In the following material, identify every line holding the string "upload" and return it.

Input for this task –
⟨

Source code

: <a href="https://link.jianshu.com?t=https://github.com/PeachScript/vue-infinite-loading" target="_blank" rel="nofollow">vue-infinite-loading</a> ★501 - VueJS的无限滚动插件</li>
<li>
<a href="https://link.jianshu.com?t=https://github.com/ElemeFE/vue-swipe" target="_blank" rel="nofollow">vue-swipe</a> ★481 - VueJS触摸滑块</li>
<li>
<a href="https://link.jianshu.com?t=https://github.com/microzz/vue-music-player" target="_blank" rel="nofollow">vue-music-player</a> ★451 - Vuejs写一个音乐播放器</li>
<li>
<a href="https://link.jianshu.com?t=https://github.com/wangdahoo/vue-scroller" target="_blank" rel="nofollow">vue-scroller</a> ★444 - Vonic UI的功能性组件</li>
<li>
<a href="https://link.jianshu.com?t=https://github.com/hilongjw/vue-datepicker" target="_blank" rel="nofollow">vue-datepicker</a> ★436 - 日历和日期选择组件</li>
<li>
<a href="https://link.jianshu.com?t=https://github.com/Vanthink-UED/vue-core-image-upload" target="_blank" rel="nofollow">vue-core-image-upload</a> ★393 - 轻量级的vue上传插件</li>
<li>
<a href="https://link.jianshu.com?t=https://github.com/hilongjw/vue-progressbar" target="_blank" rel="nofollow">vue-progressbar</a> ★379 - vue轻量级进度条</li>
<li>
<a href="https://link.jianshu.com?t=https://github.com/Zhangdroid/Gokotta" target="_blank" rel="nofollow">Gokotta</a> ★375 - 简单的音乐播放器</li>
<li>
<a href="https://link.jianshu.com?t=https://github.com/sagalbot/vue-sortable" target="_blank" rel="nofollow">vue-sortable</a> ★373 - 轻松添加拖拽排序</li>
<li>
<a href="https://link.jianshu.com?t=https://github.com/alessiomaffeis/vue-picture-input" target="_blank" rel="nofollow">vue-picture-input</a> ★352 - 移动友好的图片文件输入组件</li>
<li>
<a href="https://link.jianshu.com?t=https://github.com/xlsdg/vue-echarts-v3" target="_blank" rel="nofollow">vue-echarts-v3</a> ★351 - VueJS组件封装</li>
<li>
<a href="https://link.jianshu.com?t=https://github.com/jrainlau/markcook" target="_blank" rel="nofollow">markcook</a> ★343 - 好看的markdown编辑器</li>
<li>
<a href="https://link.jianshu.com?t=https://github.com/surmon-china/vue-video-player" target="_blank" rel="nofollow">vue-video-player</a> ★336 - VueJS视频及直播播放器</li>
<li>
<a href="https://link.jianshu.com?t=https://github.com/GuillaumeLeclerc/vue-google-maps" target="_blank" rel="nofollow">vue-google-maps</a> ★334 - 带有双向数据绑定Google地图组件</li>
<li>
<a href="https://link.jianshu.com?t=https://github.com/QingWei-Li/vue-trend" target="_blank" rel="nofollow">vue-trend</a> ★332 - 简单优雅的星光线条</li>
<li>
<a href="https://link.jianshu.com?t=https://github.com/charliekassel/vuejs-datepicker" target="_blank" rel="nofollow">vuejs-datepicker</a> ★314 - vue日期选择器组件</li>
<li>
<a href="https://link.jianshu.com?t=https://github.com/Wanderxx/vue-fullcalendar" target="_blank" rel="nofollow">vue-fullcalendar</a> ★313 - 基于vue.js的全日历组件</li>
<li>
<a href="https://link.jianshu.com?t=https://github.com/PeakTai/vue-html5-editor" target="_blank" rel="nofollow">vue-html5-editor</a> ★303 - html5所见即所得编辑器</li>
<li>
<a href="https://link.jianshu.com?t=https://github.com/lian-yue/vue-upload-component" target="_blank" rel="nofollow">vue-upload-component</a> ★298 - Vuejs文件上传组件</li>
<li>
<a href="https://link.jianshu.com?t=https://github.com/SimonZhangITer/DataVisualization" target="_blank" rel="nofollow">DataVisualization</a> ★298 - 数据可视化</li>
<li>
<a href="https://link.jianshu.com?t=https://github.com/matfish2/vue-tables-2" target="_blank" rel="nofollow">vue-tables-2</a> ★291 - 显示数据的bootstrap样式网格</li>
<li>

⟩

Solution for this exercise –
<a href="https://link.jianshu.com?t=https://github.com/Vanthink-UED/vue-core-image-upload" target="_blank" rel="nofollow">vue-core-image-upload</a> ★393 - 轻量级的vue上传插件</li>
<a href="https://link.jianshu.com?t=https://github.com/lian-yue/vue-upload-component" target="_blank" rel="nofollow">vue-upload-component</a> ★298 - Vuejs文件上传组件</li>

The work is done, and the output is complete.